Er erschauerte und spürte das Ende des Käfigs und ihre Lust daran ihm dies zu zeigen.  Wieder trat sie zurück und suchte einen weiteren Gegenstand. Sie kam zurück und zeigte ihm einen Plug, der Zapfen war schwarz und groß und glänzte glatt. Sie ging um ihn herum und drückte ihn nach vorn das sein Hintern in Position kam. „Weil ich dich heute gern noch einmal ficken wöllte aber das bis morgen warten muss, wirst du mit diesem Plug heim fahren mein Sklave!“ Sie bereitetet ihn anal mit Gel vor und gelte auch den Plug ein und durch die Momente während der Session drang der Plug ohne Probleme tief in ihn ein. Er stöhnte auf und seine Herrin schaute ihn an, „gefällt dir meine Geschenk mein Sklave?“ „Ja meine Herrin, es gefällt mir sehr!“ stöhnte er als Antwort während er erneut endlos erregt wurde. „Dann wirst du dich jetzt anziehen und morgen pünktlich sein, mein SKLAVE!“ sagte sie und er war fast entlassen. Fertig angezogen fiel er, in Uniform und mit Halsband vor seiner Herrin auf die Knie und küsste ihr die Füsse. Sie schaute auf ihn herab, „das hat bisher noch kein Sklave geschafft, ich bin überrascht weil du dies ohne jeden Befehl tust!“. Er blickte zu ihr hinauf, „meine Herrin!“ Sie nickte und öffnete die Tür, er war für heute entlassen aber nicht entkommen. Auf dem Weg zu seinem Wagen überlegte er ob er überhaupt entkommen wollte, dieser unglaublichen Frau mit ihrer Art und ihren Aussagen. Ob er nicht vielmehr mehr wollte, immer mehr und tiefer in die Sklaverei eintauchen und sich IHR vollkommen auszuliefern und zu unterwerfen.

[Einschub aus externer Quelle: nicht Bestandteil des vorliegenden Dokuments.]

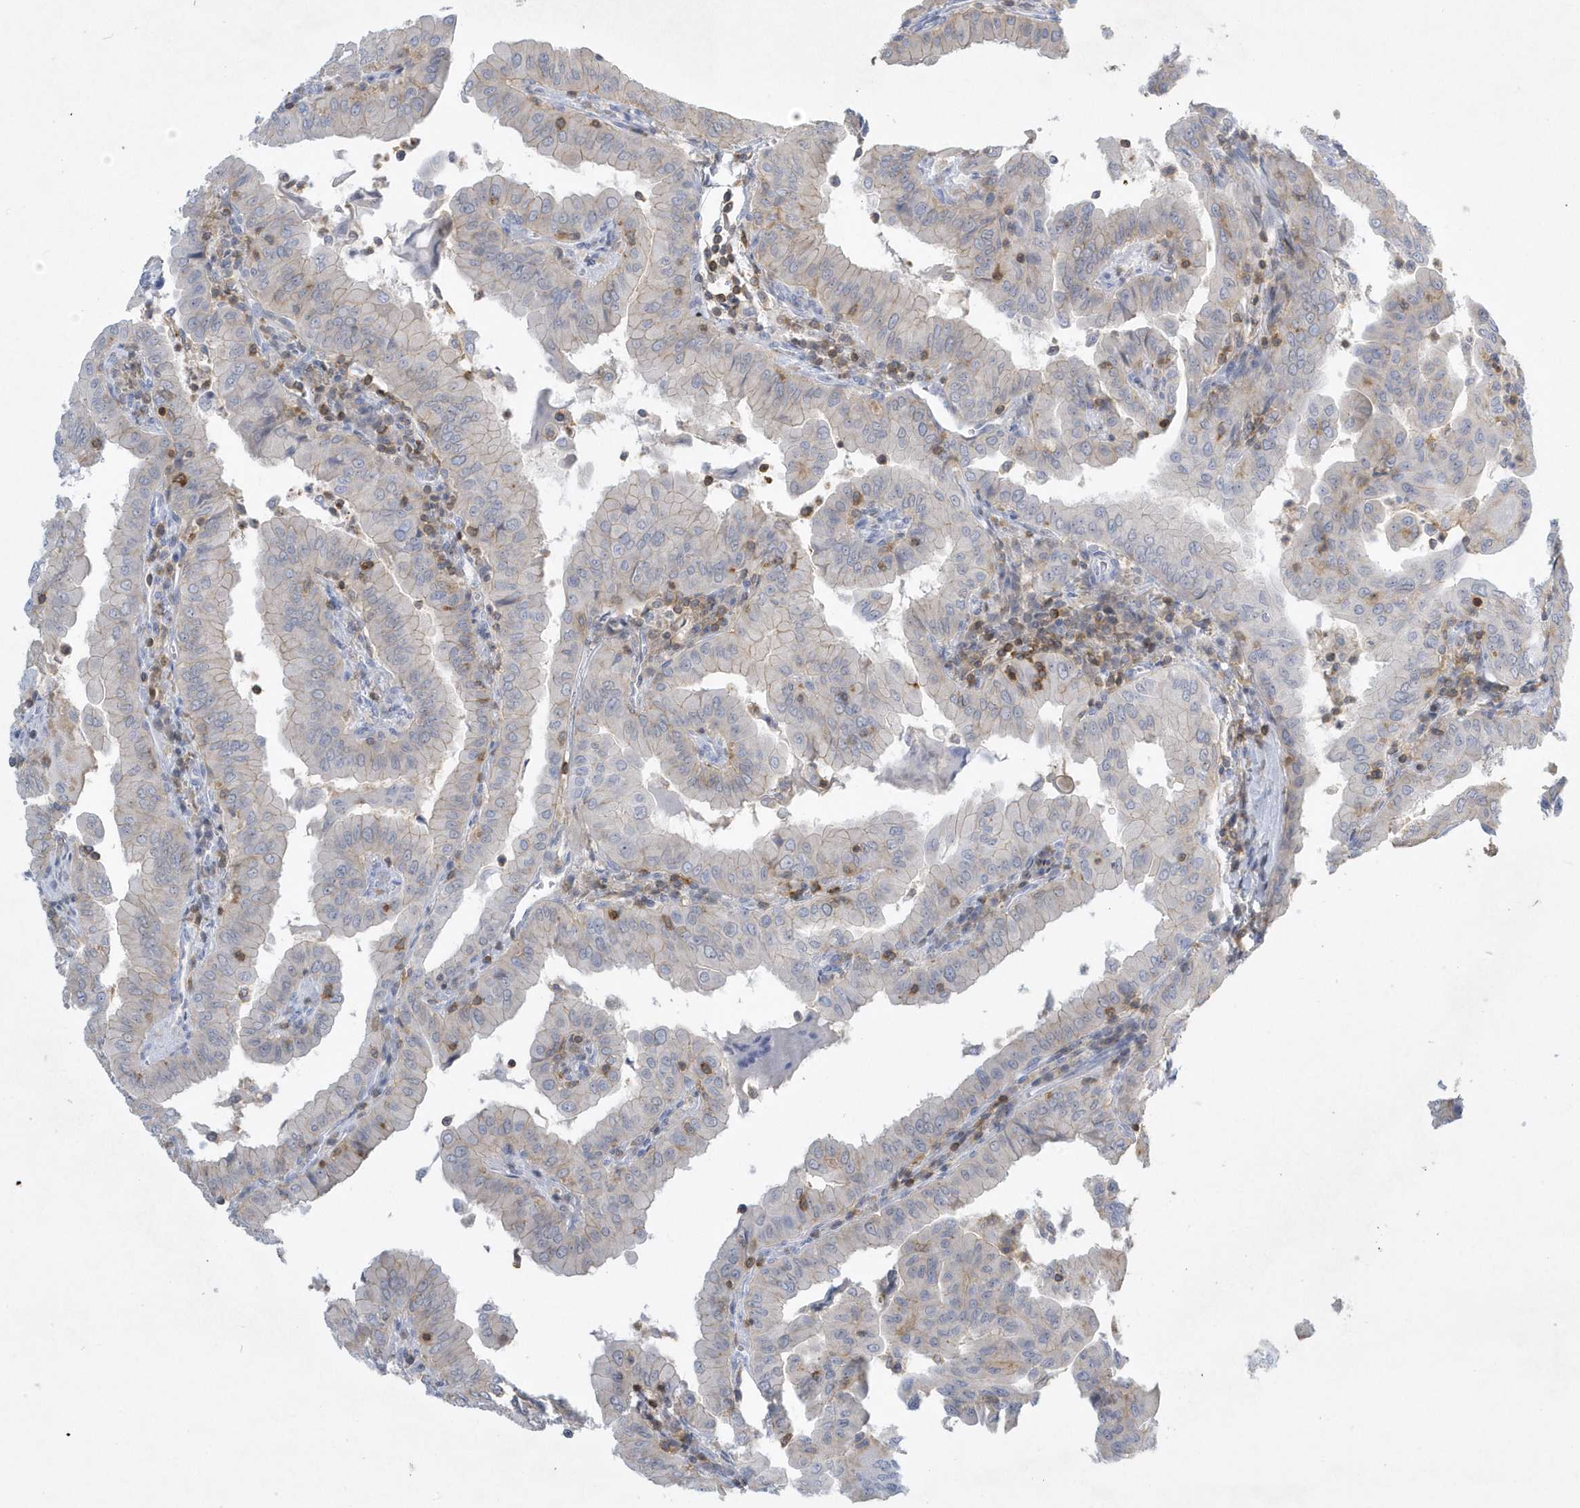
{"staining": {"intensity": "weak", "quantity": "25%-75%", "location": "cytoplasmic/membranous"}, "tissue": "thyroid cancer", "cell_type": "Tumor cells", "image_type": "cancer", "snomed": [{"axis": "morphology", "description": "Papillary adenocarcinoma, NOS"}, {"axis": "topography", "description": "Thyroid gland"}], "caption": "Brown immunohistochemical staining in thyroid papillary adenocarcinoma demonstrates weak cytoplasmic/membranous expression in approximately 25%-75% of tumor cells.", "gene": "PSD4", "patient": {"sex": "male", "age": 33}}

Er setzte sich ins Auto und spürte sofort den Plug den sie ihm mitgab, dieses unglaubliche Gefühl der Enge und des ausgefüllt seins ließ ihn unruhig auf dem Sitz reutschen. Er fuhr zurück und konnte sich nicht beruhigen, sie war in seinem Kopf und er spürte ihr Halsband und den Käfig mit dem sie ihn verschlossen hatte und ihm zeigte das er ihr Eigentum geworden war. Wie hatte das passieren können, er war heute morgen als freier Mann zu einer dienstlichen Maßnahme gefahren und jetzt war er ein Sklave und Eigentum einer Domina? Egal was passiert war, es erregte ihn. Angekommen parkte er sein Auto, nahm seine Sachen und ging in die Unterkunft die er für den Einsatz hier zugewiesen bekommen hatte. Was hatte Madame zu dem Plug gesagt? Nichts! Und er wusste das dieser nicht die ganze Nacht in ihm bleiben konnte Er nahm sich zusammen und schickte Madame Graf eine Nachricht mit der Frage ob er den Plug zur Nacht ablegen durfte.

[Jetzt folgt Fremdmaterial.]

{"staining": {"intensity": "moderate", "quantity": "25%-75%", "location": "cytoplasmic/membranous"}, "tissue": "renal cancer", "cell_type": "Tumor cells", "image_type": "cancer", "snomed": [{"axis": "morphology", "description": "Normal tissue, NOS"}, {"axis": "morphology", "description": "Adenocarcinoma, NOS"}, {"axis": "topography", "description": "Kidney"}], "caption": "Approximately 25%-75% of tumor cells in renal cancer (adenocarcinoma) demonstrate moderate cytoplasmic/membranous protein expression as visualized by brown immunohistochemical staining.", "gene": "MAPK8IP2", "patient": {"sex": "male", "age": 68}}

Ihre Antwort war denkbar knapp, „zieh ihn jetzt und sende mir ein Bild Sklave!“. Er ging ins Bad und beugte sich nach vorn um den Plug heraus zu ziehen und merkte sofort was passieren würde. Also ging er langsam in die Hocke wie bei Madame als er den Dildo aufnahm und löste vorsichtig diesen unglaublichen Plug. Langsam glitt das teuflische Ding aus ihm heraus und er stöhnte wieder vor Lust und leichtem Schmerz auf, nahm jedoch umgehend sein Smartphone um das gewünschte Foto für Madame zu machen. Er sah was sie offensichtlich vorhersah, seinen Hintern der nach mehr, wesentlich mehr, verlangte. Die Pobacken waren noch rot von der Züchtigung durch seine Herrin aber er wäre bereit von ihr benutzt zu werden. Ihm wurde bewusst, dass sie bereits erreicht hatte was sie ankündigte, er, der noch nie anale Gelüste hatte, war zu ihrem Analsklaven geworden. Er sandte das Bild ab. Kurze Zeit später kam ihre Antwort, ein Bild seiner lächelnden Herrin ,it dem Kommentar, „gefällt mir!“ Er aß etwas ohne wirklich zu wissen was und fiel ins Bett.

Die Nacht war unruhig, seine Träume drehten sich, wie konnte es anders sein, um sie und seine Fantasien nahmen ihn mit auf weite Reisen, dessen was sich sein Geist ausmalte.